By a LESS Mixin for Variation
By making a LESS mixin to generate the random number, you can call it each place as needed with easier control of the output. This code was built in part from the help of this SO answer, which allows you to control the output range of the random number, and whether it outputs decimals or integers.
LESS Define Mixin
/* Mixin to generate random number;
int should be 0 or 1, 1 being to make it an integer
*/
.makeRandom(@min: 0, @max: @min+1, @int: 0) {
.checkInt() {
@getNum: `Math.random() * (@{max} - @{min} + @{int})`;
@base: unit(`@{int} == 1 ? Math.floor(@{getNum}) : @{getNum}`);
}
.checkInt();
@randNum: @base + @min;
}
The above will output a variable labeled @randNum
for each time the mixin is called. So then this can be done:
LESS Use Mixin
.rand1 {
.makeRandom(); /* straight random decimal between 0 - 1 */
random-number: @randNum;
}
.rand2 {
.makeRandom(@max: 2); /* random decimal 0 - 2 */
random-number: @randNum;
}
.rand3 {
.makeRandom(10, 20, 1); /* random integer 10 - 20 */
random-number: @randNum;
}
Which yields an output something along these lines (of course, the numbers will change with each compilation from LESS):
CSS Output
.rand1 {
/* straight random decimal between 0 - 1 */
random-number: 0.1597523226169918;
}
.rand2 {
/* random decimal 0 - 2 */
random-number: 0.08123856632111548;
}
.rand3 {
/* random intger 10 - 20 */
random-number: 15;
}
Of course, I realize you would probably in most cases not be directly outputting these random numbers, but rather using them in some other calculation. But this illustrates how the mixin can be used.
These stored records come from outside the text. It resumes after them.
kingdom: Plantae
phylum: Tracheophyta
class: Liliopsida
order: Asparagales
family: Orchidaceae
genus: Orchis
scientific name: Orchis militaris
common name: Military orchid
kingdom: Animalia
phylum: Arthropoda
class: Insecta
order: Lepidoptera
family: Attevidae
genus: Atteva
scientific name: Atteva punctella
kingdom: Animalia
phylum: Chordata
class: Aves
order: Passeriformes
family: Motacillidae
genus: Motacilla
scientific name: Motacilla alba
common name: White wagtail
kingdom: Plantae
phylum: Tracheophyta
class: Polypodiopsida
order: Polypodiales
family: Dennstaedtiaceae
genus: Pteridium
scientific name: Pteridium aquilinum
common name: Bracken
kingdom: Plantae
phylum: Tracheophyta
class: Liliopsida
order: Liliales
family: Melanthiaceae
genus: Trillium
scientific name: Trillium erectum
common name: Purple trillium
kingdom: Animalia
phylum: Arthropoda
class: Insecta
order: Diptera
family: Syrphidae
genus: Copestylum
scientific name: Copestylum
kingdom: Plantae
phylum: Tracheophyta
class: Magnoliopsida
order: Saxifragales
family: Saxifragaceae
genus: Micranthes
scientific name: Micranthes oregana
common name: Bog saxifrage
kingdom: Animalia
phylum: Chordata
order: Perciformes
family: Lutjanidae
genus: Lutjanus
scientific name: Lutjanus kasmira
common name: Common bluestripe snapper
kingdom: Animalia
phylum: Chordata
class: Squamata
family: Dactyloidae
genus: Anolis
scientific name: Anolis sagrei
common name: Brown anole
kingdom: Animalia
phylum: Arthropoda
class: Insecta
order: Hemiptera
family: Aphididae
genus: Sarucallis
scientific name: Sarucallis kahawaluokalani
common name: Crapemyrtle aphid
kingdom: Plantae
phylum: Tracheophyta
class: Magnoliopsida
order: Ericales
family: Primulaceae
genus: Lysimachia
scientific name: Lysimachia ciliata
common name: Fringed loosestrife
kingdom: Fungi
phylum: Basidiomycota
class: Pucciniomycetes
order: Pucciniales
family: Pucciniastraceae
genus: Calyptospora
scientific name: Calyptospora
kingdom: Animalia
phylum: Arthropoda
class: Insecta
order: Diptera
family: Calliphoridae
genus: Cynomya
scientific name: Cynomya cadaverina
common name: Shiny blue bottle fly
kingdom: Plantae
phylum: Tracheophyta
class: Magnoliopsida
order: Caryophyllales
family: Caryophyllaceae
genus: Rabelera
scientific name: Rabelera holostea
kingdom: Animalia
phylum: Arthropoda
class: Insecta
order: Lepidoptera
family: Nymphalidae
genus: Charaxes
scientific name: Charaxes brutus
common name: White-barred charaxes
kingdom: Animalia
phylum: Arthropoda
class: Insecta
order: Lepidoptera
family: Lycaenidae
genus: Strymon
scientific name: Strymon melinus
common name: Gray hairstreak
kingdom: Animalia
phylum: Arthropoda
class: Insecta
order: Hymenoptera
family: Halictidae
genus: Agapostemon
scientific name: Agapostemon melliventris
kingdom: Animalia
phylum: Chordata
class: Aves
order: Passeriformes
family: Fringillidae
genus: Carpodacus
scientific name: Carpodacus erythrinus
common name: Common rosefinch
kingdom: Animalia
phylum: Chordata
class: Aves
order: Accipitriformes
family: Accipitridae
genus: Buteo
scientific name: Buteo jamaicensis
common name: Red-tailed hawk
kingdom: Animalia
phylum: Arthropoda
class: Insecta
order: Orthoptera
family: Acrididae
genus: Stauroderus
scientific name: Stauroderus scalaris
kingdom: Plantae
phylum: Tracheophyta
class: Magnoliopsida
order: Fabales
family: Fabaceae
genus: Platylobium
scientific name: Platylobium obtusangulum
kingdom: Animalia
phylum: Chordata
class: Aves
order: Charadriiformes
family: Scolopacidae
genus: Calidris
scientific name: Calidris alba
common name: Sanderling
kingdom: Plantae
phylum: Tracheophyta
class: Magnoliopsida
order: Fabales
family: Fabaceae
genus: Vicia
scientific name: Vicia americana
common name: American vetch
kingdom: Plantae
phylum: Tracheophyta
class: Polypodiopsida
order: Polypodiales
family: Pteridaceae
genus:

I also realize this does not resolve any randomness with respect to the same class usage. In other words, any element with .rand3
class above will have 15
as its number. I believe this is the issue you ran into based on your comment:
Unfortunately, I didn't think about this making all matching elements
the SAME random number, which of course it does. So I ended up using
JQuery each() with standard javascript to accomplish what I wanted.
That is just the fact of life for LESS being a preprocessor of CSS. To get randomness across similar elements via LESS you would need to generate the random numbers from this mixin by a series of classes via some sort of a loop structure and apply each class of the series to the various elements to get the randomness.